Vizquel: 45.3 WAR, 5.0 WAA.
We have seen the raw numbers. We have noted the eerie similarities. Why would Aparicio rate so much better in WAR and WAA statistics?
Well, it’s actually pretty simple. A pinch of it comes down to defense — Aparicio rates a bit better as a defender even though both are all-time great defenders. A pinch of it comes down to offense — even though the Vizquel’s numbers look a bit better, he played in such a different time he actually was more below average than Aparicio.
But, really, the main difference comes down to baserunning. They both were subpar hitters. They were both fantastic defensive shortstops. But Aparicio rates as a sensational baserunner, one of the greatest of all time. This probably doesn’t come as a surprise; Aparicio led the league in stolen bases his first nine seasons. Baseball References credits him for 91 runs above average as a baserunner and 17 runs above average for avoiding double plays. Really, really strong.
Vizquel for his career was one run BELOW average as a baserunner, even with all those stolen bases (he was caught A LOT) and nine runs above average for his double play avoidance. That’s a 100-run difference, Basically, that’s enough of a difference to create the 10-win gap between the two players.
Fangraphs figures things differently but comes to more or less the same conclusion: Aparicio at 49.1 WAR, Vizquel at 42.6 WAR, with the sizable difference being their baserunning value.
So, it might not be fair to say that Vizquel is as good a player as Aparicio. I don’t think Vizquel was quite a good player as Aparicio.
But let’s go to the second part of this: What is Vizquel IS as good? I love player comparisons. I do. But in the end, I think that even if you think Vizquel was every bit as good as Aparicio that does not mean that he belongs in the Hall of Fame. Not. At. All.
See: Luis Aparicio was just the second player from Venezuela to become an everyday player in the big leagues (after Chico Carrrasquel, who debuted six years earlier). He was the first great Major Leaguer from Venezuela and a great hero to his country. He was a pioneer as well as a star. He was a daring baserunner at a time when almost nobody else in the American League played that way (he led the league with 21 stolen bases as a rookie). He was not only a great defensive shortstop but a genius at the position, a maestro, a groundbreaker. Mark Belanger, who has his own case as the greatest defensive shortstop, used to study Aparicio, watch his every move. Aparicio was so admired around the game by players and writers and everybody that he almost won an MVP award in 1959 even though he hit .257 with no power. Ten different seasons he got an MVP vote. And everybody knew he couldn’t hit.

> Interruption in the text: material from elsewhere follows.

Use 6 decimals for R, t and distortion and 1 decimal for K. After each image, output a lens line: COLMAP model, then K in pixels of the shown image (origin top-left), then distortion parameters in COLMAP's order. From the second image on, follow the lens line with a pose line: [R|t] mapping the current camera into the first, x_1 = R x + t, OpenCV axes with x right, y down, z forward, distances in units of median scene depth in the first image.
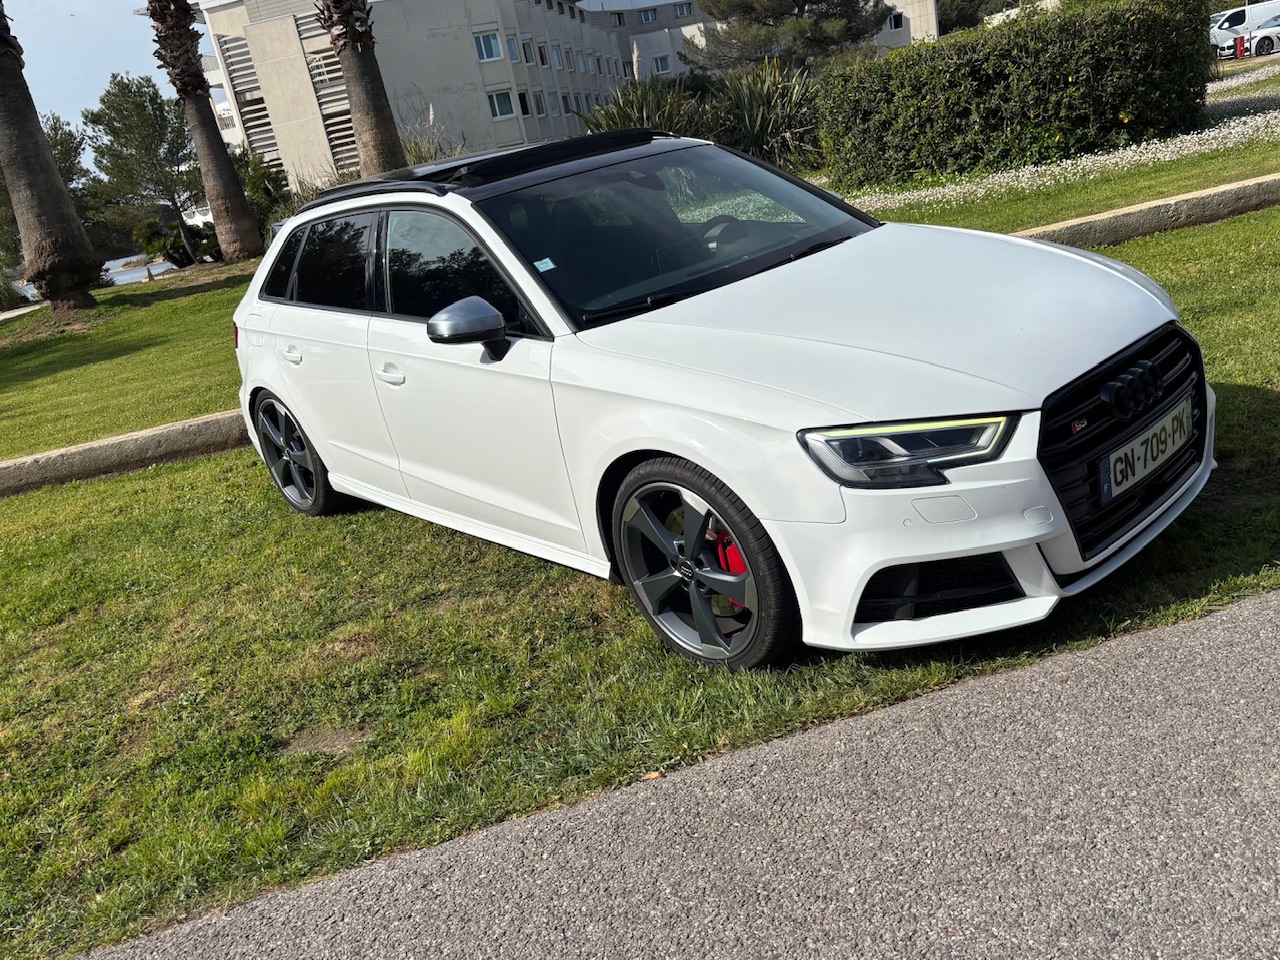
lens RADIAL K [[1027.9, 0, 640.0], [0, 1027.9, 480.0], [0, 0, 1]] dist [0.034189, 0.001200]
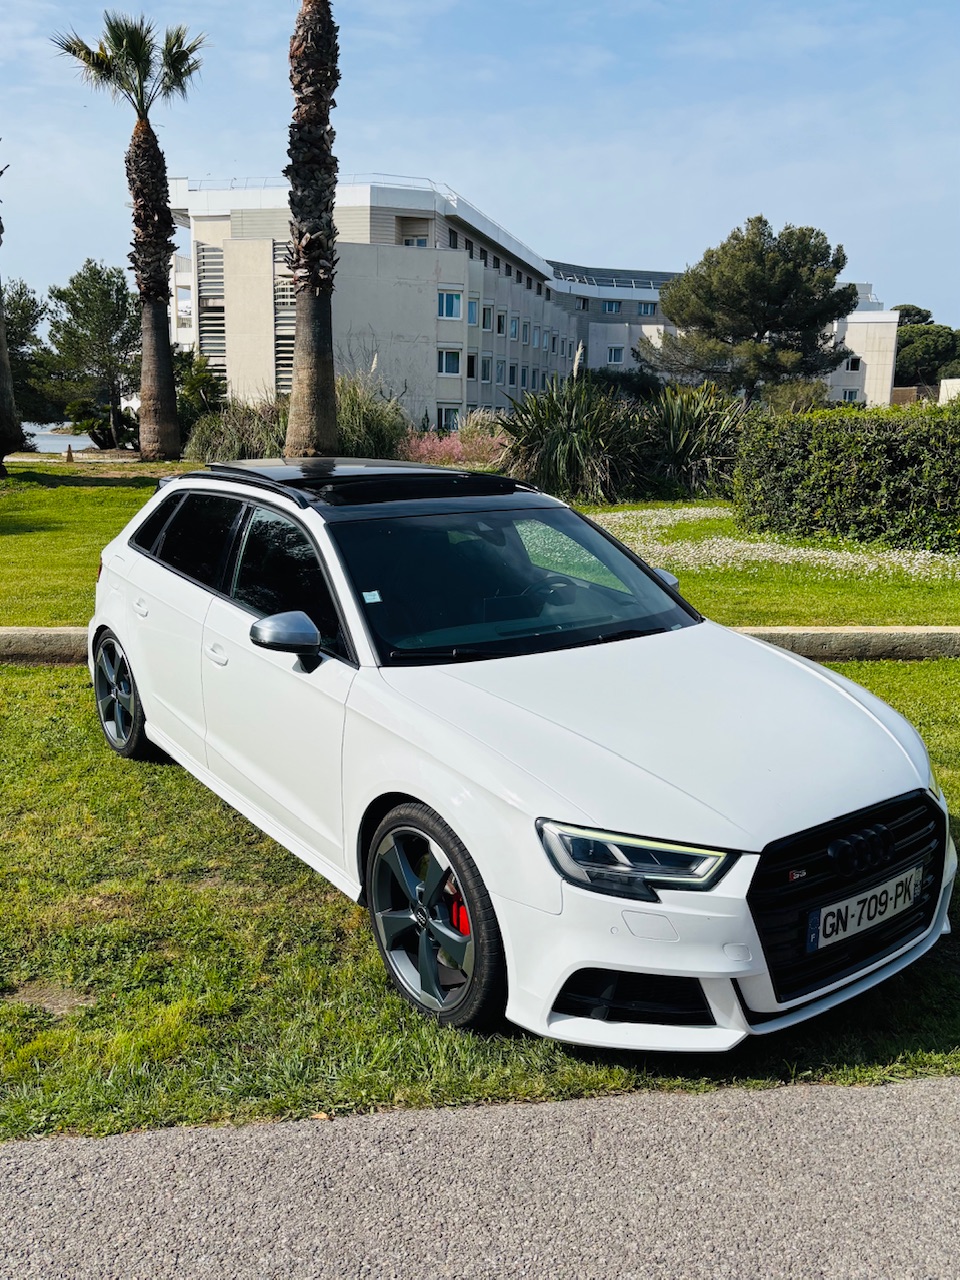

Vizquel got one eighth place MVP vote in his entire career.
The point is, Luis Aparicio is in the Hall of Fame because of what Luis Aparicio did. He didn’t create a “no-hit, good-field” shortstop route into the Hall. He created a Luis Aparicio route to the Hall of Fame. All of his talents, all of his flaws, his background, his style, his boldness as a player, the way he carried himself, the things teammates and opponents said about him, all of this is what convinced 84.6% of the voters to say, yes, this guy’s a Hall of Famer.
Vizquel walks his own path. I’ll repeat this again: You will not find a bigger fan of Jay Jaffe’s JAWS system than me (and I am including Jay’s wife Emma in this). You will not see me slow down with the Hall of Fame comparisons because they are fun and they can be illuminating. But I take it too far. I think a lot of us take it too far. How Omar Vizquel compares to Aparicio, Rabbit Maranville and Phil Rizutto (or for that matter Barry Larkin, Cal Ripken and Honus Wagner) will not define his Hall of Fame case. Was he a transformational player? Did he fundamentally change baseball? Was he the best player in the game? Close? Was he the player you would build a championship team around? Was he so unique that he inspired others to play like him? Was there a singular thrill in watching this player play? Were there things he did that nobody else could do?
And so on. Maybe we should try to come up with a new “Keltner List” — those questions Bill James came up with to think about a player’s case for the Hall of Fame. Because: Why do we have a Hall of Fame? To remember. And what is worth remembering? That’s the most important question, really.